Первый знакомый запах — это от лесопилки, там во дворе между штабелями досок целые опилочные горы. Мелочь, балансовая древесина идут дальше, на бумажную фабрику, а крупные бревна связывают на реке в плот, в большое кольцо, внутри его заперты несвязанные бревна, они пихают, подталкивают друг друга, а потом по подвесному желобу с грохотом подаются на распиловку, это все осталось как было. Наша машина проезжает под желобом, и, преодолев подъем, мы сворачиваем в крохотный поселок лесозаготовителей. Он весь такой аккуратненький; чистый цветник на площади, а посредине — старинный каменный фонтан: дельфины и херувим, у которого нет половины лица, похоже на подделку, но вполне может быть настоящий XVIII век.

Анна говорит:

— Ух ты, какой фонтанчик классный.

— Все построила компания, — объясняю я.

Дэвид сразу же произносит:

— Прогнившие капиталистические ублюдки, — и снова принимается насвистывать.

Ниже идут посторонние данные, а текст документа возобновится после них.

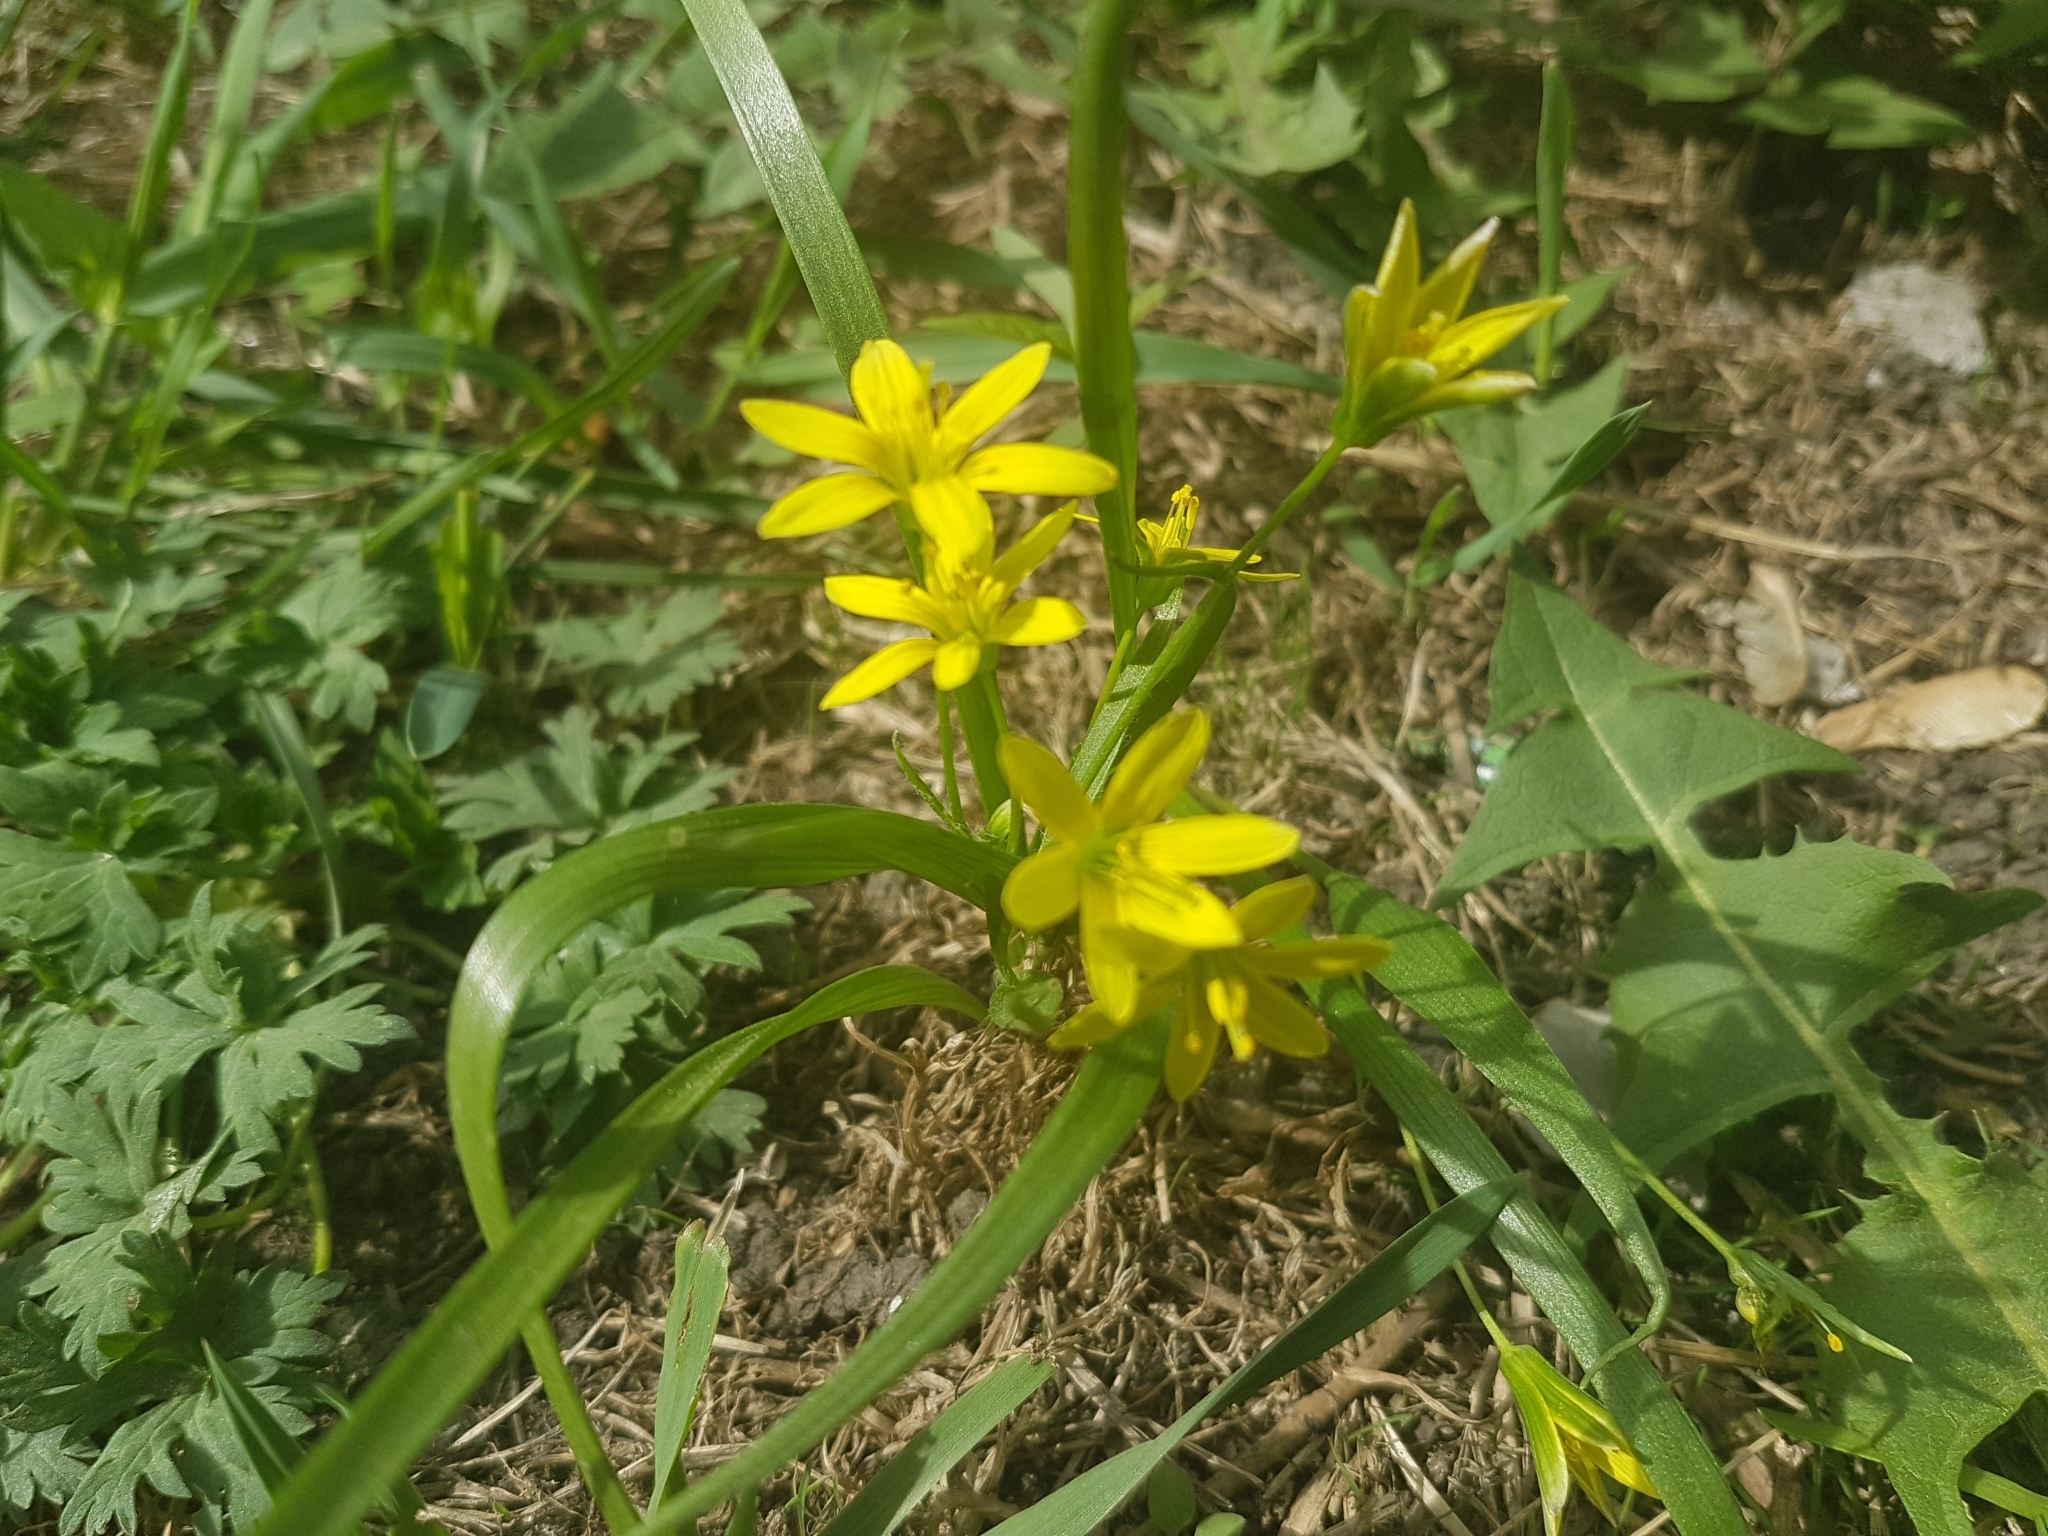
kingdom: Plantae
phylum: Tracheophyta
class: Liliopsida
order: Liliales
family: Liliaceae
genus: Gagea
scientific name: Gagea granulosa
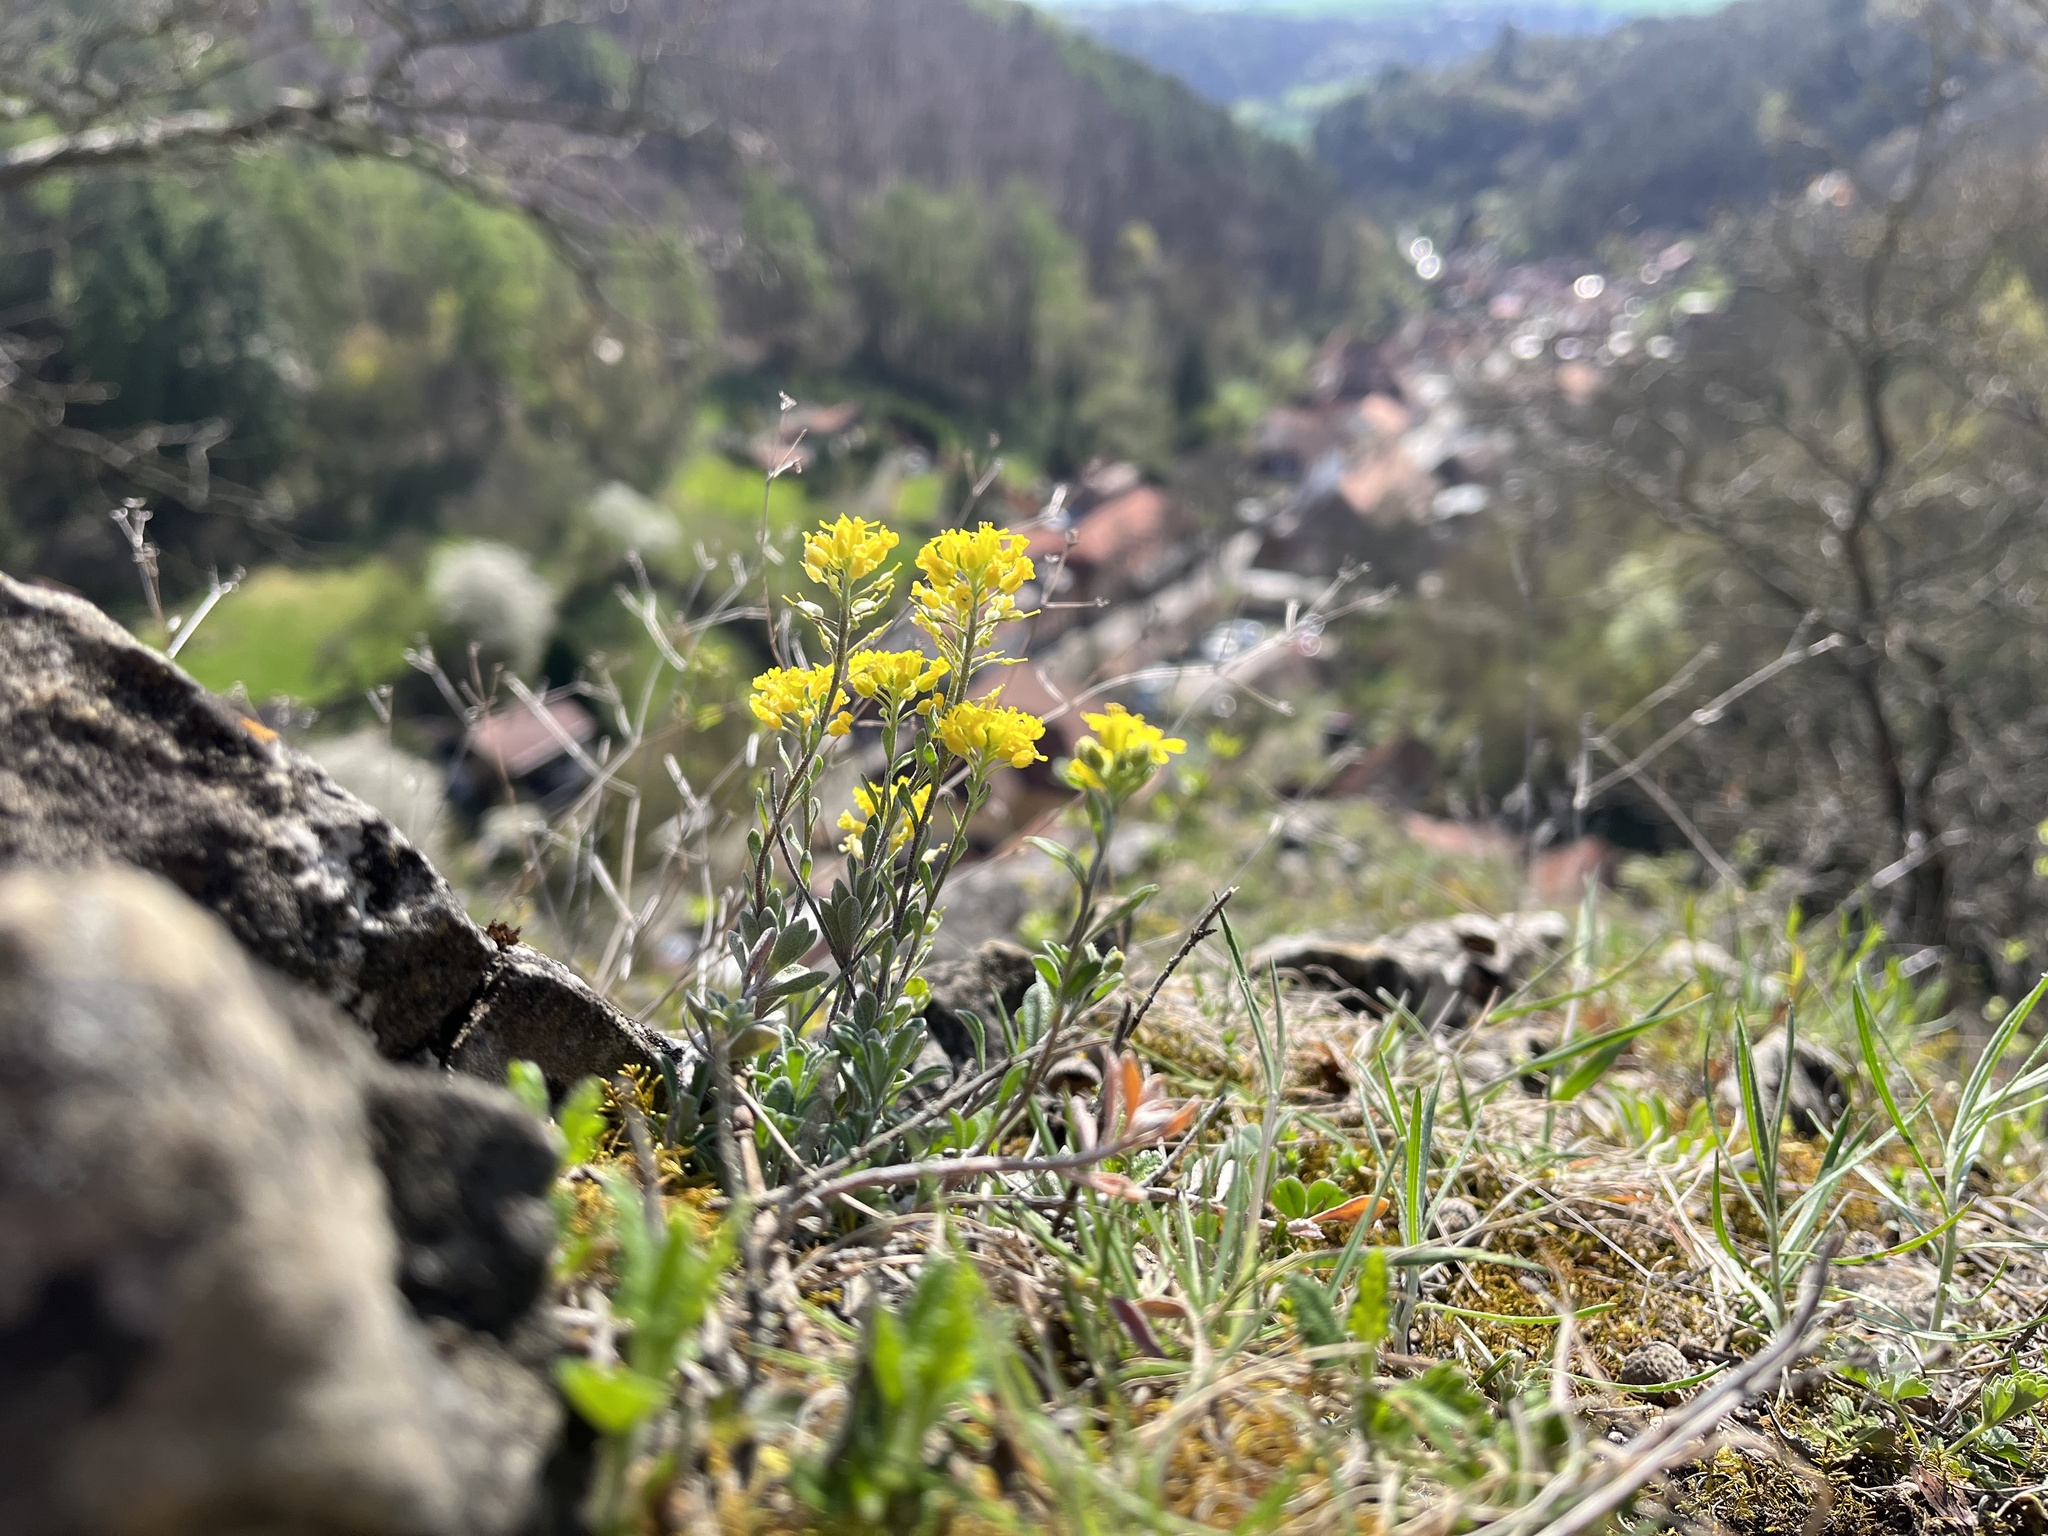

Я показываю, где свернуть направо, мы сворачиваем. Дорога должна быть где-то здесь, но перед нами — облупленный, в шашечку, щит: проезда нет.

— Дальше что? — смотрит на меня Дэвид.

Карту мы не захватили, я думала, что она нам не понадобится.

— Придется спросить, — говорю я, он подает машину назад, и мы снова едем по центральной улице. Останавливаемся возле углового магазина — «Журналы и сладости».

— Это вы про старую дорогу? — переспрашивает женщина за прилавком. Она говорит почти без акцента. — Старая дорога уже много лет как закрыта. Вам нужно ехать по новой.

Я прошу четыре порции ванильного мороженого, потому что неудобно наводить справки и ничего не покупать. Она черпает металлической ложечкой из картонной коробки. Раньше мороженое завозили кругляшками, завернутыми в бумагу, ее сдирали, как кору, а кругляшок прямо пальцами заталкивали в вафельный фунтик. Устарела, должно быть, эта технология.

Все переменилось, я ничего не узнаю. Облизываю мороженое кругом и стараюсь ни о чем больше не думать, в него теперь добавляют водоросли… но меня уже начинает бить дрожь: почему новая дорога, как он мог это позволить, я хочу, чтобы машина развернулась и отвезла меня обратно в город, тут я никогда не узнаю, что с ним случилось. Сейчас я заплачу, получится ужасно, они не будут знать, что делать, и я сама тоже. Откусываю большой кусок мороженого и целую минуту не ощущаю ничего, кроме острой, как шило, боли в челюсти. Способ анестезии: если где-то болит, найти другую боль. Все прошло.